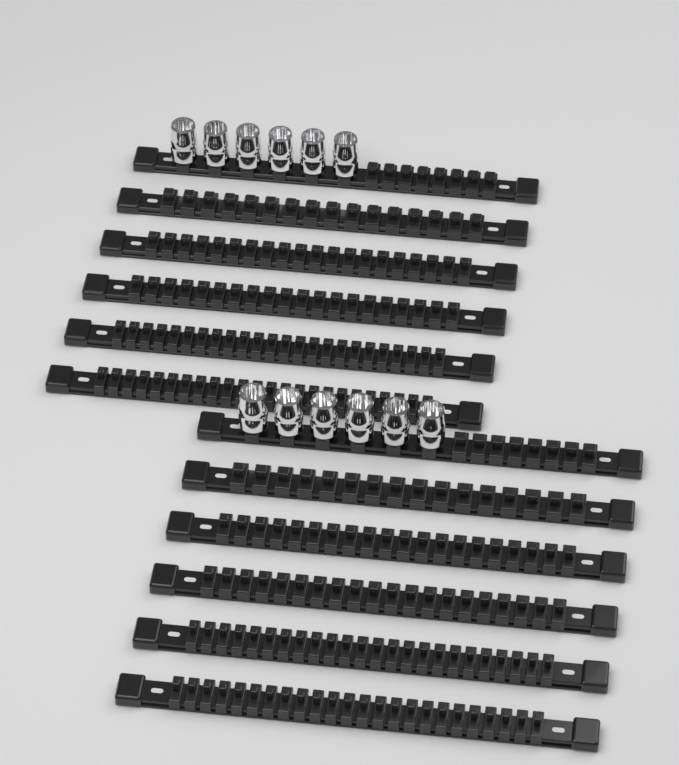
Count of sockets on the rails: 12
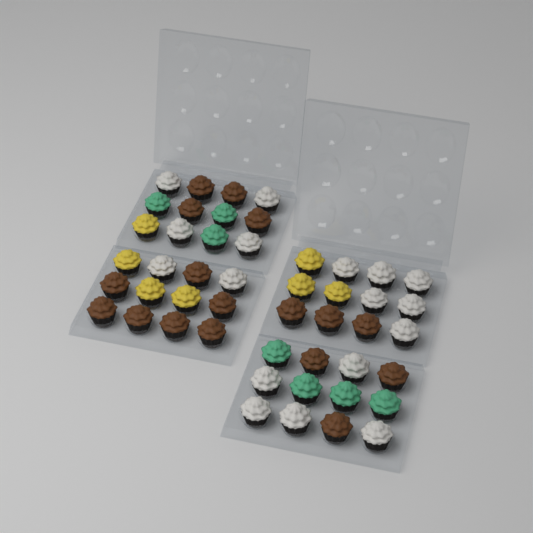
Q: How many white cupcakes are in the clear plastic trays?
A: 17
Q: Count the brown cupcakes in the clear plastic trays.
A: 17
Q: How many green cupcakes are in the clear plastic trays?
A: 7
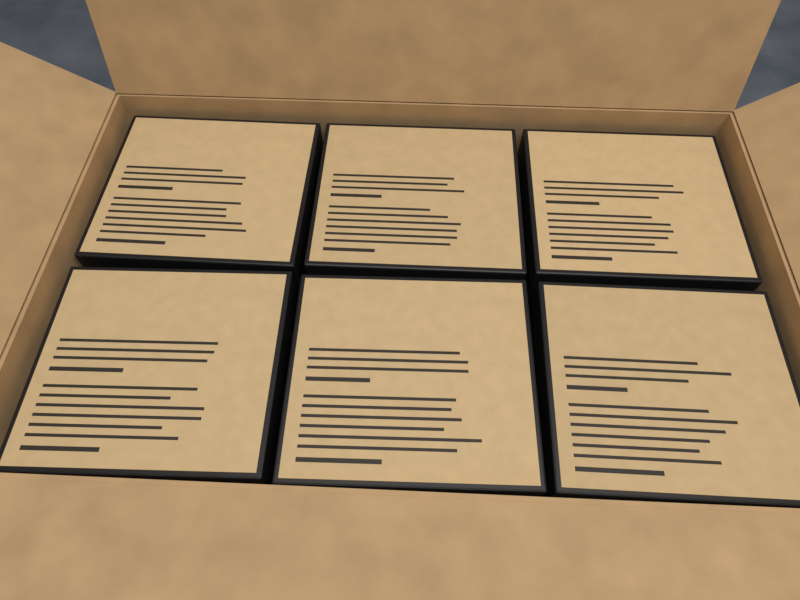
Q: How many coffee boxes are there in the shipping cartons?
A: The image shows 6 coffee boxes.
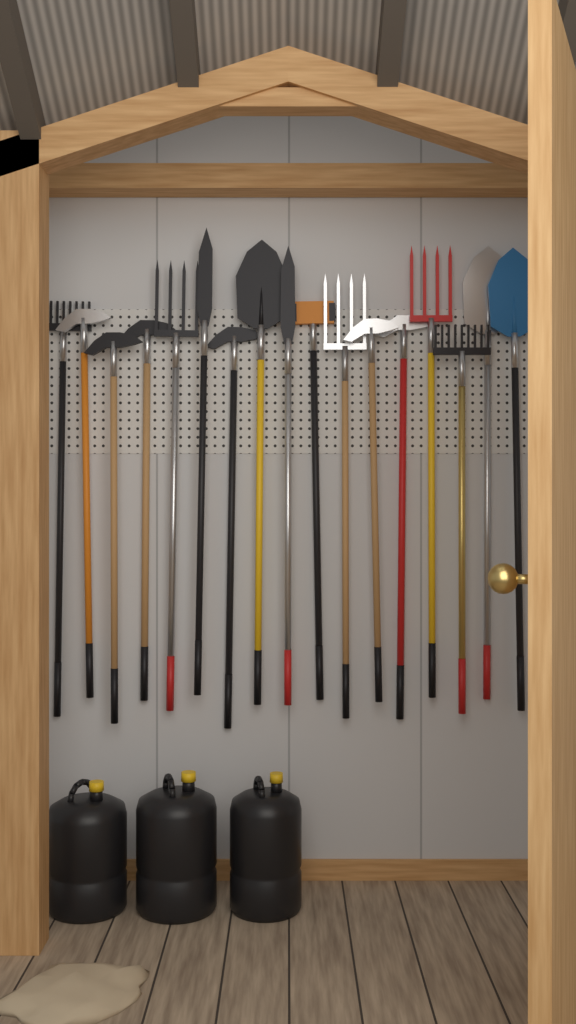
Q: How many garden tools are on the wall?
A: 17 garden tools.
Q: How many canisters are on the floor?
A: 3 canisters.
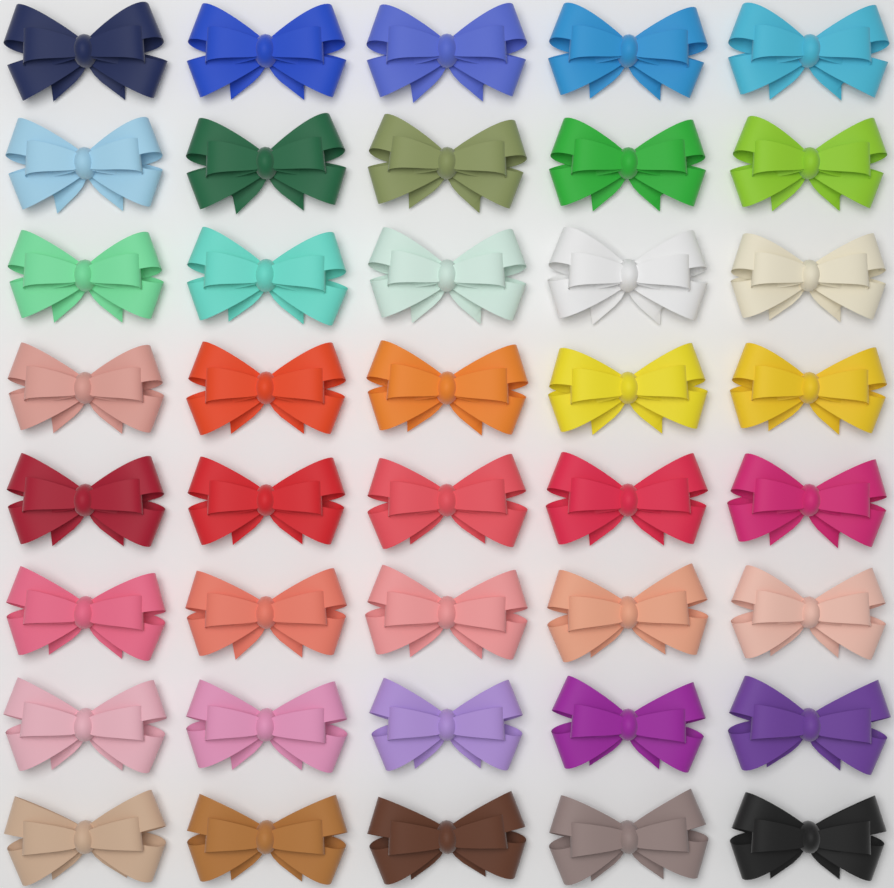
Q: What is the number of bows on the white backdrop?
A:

- [Problem requirements]:
Rewrite the records above, replacing "clear plastic trays" with "see-through trays" and leaving everything else unchanged. Omit the pictures from your answer.

- [Exercise answer]:
Count of sockets on the rails: 12
Q: How many white cupcakes are in the see-through trays?
A: 17
Q: Count the brown cupcakes in the see-through trays.
A: 17
Q: How many green cupcakes are in the see-through trays?
A: 7
Q: How many coffee boxes are there in the shipping cartons?
A: The image shows 6 coffee boxes.
Q: How many garden tools are on the wall?
A: 17 garden tools.
Q: How many canisters are on the floor?
A: 3 canisters.
Q: What is the number of bows on the white backdrop?
A:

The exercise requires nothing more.